“This whole week, I’ve been reflecting on this idea of grace. The grace of the families who lost loved ones. The grace that Reverend Pinckney would preach about in his sermons. The grace described in one of my favorite hymnals — the one we all know: ‘Amazing grace/how sweet the sound that saved a wretch like me/I once was lost, but now I’m found/ was blind but now I see.’” – President Barack Obama
President Barack Obama was born for the pulpit.
The president wasn’t trained as an ordained minister, he didn’t attend a theological seminary, but he’s searched his soul over the past seven years in the White House and he’s found, I believe, a spiritual calling to speak out about race with passion and purpose at a time when America still struggles with racism, a deep cultural divide, and the fresh pain from an assassin’s racial rampage.
In Charleston, South Carolina, last week, while delivering a powerful eulogy for Rev. Clementa Pinckney, who was murdered inside his church by white supremacist Dylann Roof, Obama delivered a commanding, unapologetic sermon as the nation’s first African-American president where he became part civil rights activist, part spiritual leader, and part racial healer.
Perhaps in his seven-year evolution as Commander-in-Chief, Obama views his presidency as a God-driven ministerial calling to encourage Americans to confront longstanding racial inequities and injustices in our society.
I’ve listened to pundits who claim the president is now unencumbered to discuss race and how he has been miraculously transformed. That, in part, is true but the reality is this: Obama is a Black man who knows racism first-hand. He has lived it, experienced it, and he’s felt the sting of discrimination.
The president no longer talks about race from a detached, intellectual viewpoint, he reflects on racial injustice by tapping into a deep well of emotion and from the perspective of a Black man who has risen to President of the United States despite the racism that still permeates the corridors of power in this country.
Perhaps the president is now more comfortable speaking freely about race since he’ll be leaving office next year, but,at every opportunity he’s rallying the nation around the prickly subject of race and it’s now become an important part of his legacy.
Last week in Charleston, Obama preached about racism and religion in an extraordinary way that America has not seen from him before or from any American president. In fact, one senior pastor from Emanuel AME Church affectionately referred to Obama as “Rev. President.” Obama didn’t offer a lecture – he delivered a moving sermon with the fire-and-brimstone cadence of a Black ordained minister.
“For too long, we were blind to the pain that the Confederate flag stirred in too many of our citizens,” Obama told about 6,000 people who packed into TD Arena at the College Of Charleston for the service.

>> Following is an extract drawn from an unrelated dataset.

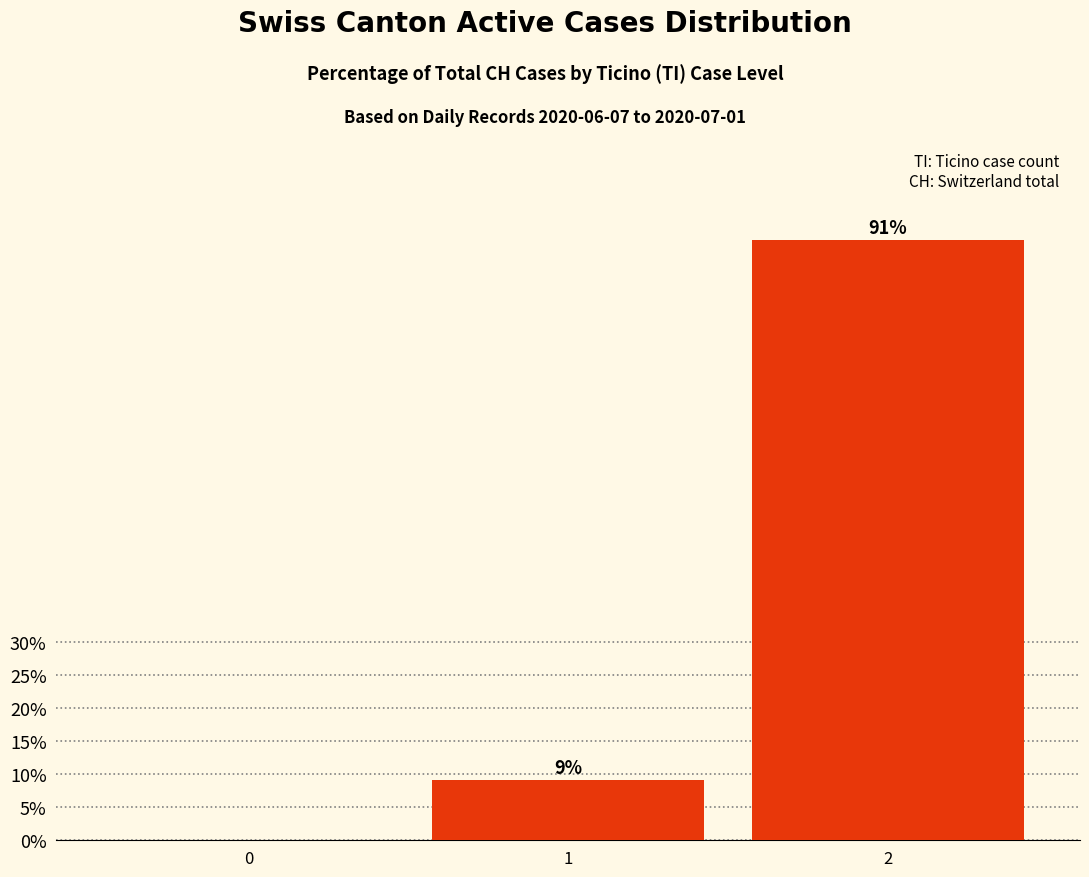

How many series are shown in this chart?

1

“It’s true, a flag did not cause these murders,” the president added. “But as people from all walks of life, Republicans and Democrats, now acknowledge — including Governor Haley, whose recent eloquence on the subject is worthy of praise — we all have to acknowledge, the flag has always represented more than just ancestral pride. For many, Black and white, that flag was a reminder of systemic oppression and racial subjugation. We see that now.”
America is at a racial crossroads and Obama has decided, correctly, to speak his truth with conviction.
“Maybe we now realize the way racial bias can infect us even when we don’t realize it, so that we’re guarding against not just racial slurs, but we’re also guarding against the subtle impulse to call Johnny back for a job interview but not Jamal,” Obama said to thunderous applause.
But Obama pushed the envelope further. No president in recent memory has tackled publicly the thorny subject of removing the Confederate flag from state capitols across the country, but Obama faced the flag issue head-on and talked about its racist symbolism. Roof was driving a car with a symbol of the Confederate flag on the license plate before he murdered nine black parishioners during a prayer service inside the church.
“Removing the flag from this state’s capitol would not be an act of political correctness; it would not be an insult to the valor of Confederate soldiers,” Obama said. “It would simply be an acknowledgment that the cause for which they fought — the cause of slavery — was wrong — — the imposition of Jim Crow after the Civil War, the resistance to civil rights for all people was wrong.”
The president clearly has a God-given purpose. He even felt compelled to break into an acapella rendition of “Amazing Grace” that brought everyone to their feet.
“None of us can or should expect a transformation in race relations overnight,” Obama said. “Every time something like this happens, somebody says we have to have a conversation about race. We talk a lot about race. There’s no shortcut. And we don’t need more talk.”
A day before his eulogy, Obama returned a draft of his remarks to White House aides with many revisions and reflections which he scribbled on a yellow legal pad to include his own thoughts and views about race and religion.
It was a profound, soul-stirring message I suspect was as much for America as it was for the president himself.